Look at line 4. In the Oracle Database, we would define an arbitrary expression to match the syntax. Similar to from dual in versions before 23c. Similar to an order_by_clause. We should not be forced to provide an unnecessary clause. IMO it’s something that should be changed in the SQL standard as well.

More?

Yes, there is more.

For example, I like that a transaction in PostgreSQL 16 also covers DDL statements. Replicating this in Oracle Database 23c might be possible for simple cases with the help of flashback table or other flashback features, but it is certainly somewhat more laborious.

And there are a lot of small differences between PostgreSQL 16 and Oracle Database 23c. They are different SQL dialects after all. They express the same thing differently. For example:

• limit clause in PostgreSQL vs.
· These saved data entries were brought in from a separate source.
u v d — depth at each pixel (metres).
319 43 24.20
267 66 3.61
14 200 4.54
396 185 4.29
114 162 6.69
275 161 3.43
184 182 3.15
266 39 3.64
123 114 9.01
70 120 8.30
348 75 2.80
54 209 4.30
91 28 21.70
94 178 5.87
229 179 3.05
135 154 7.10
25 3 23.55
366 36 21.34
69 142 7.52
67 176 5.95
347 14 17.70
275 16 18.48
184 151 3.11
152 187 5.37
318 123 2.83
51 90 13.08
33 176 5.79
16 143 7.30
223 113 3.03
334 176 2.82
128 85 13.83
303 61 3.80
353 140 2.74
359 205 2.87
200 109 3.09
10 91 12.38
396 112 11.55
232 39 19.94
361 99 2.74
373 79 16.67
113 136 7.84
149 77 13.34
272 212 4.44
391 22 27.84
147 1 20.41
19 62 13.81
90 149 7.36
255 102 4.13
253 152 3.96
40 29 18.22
SQL:2023-compliant fetch_first_clause in PostgreSQL and OracleDB
• table t1; in PostgreSQL vs. select * from t1; in PostgreSQL and OracleDB
• select empno, sal from t1 where empno=7788 for update of t1; in PostgreSQL vs. select empno, sal from t1 where empno=7788 for update of sal; in OracleDB
• select $id$'$$text$$'$id$; in PostgreSQL vs. select q'['$$text$$']'; in OracleDB
• select @ -42; in PostgreSQL vs. select abs(-42); in PostgreSQL and OracleDB
• select distinct on (job) job, ename from t1 in PostgreSQL vs. select job, any_value(ename) as ename from t1 group by job; in PostgreSQL and OracleDB
• select distinct on (job) job, ename from t1 order by job, sal desc; in PostgreSQL vs. select distinct job, first_value(ename) over (partition by job order by sal desc) as ename from t1 order by job; in PostgreSQL and OracleDB
• select '42'::int as val; in PostgreSQL vs. select cast('42' as int) as val; in PostgreSQL and OracleDB

It is important to note that even if the syntax in PostgreSQL 16 and Oracle Database 23c look the same, there might be semantic differences. For example select cast('42.42' as int); produces 42 in OracleDB but an error in PostgreSQL.

Outlook

In the next episode, the IslandSQL grammar will be extended to cover the complete PL/SQL grammar. The plan is to focus on anonymous PL/SQL blocks along with functions and procedures in plsql_declarations of the with clause. Further SQL statements will be added afterwards.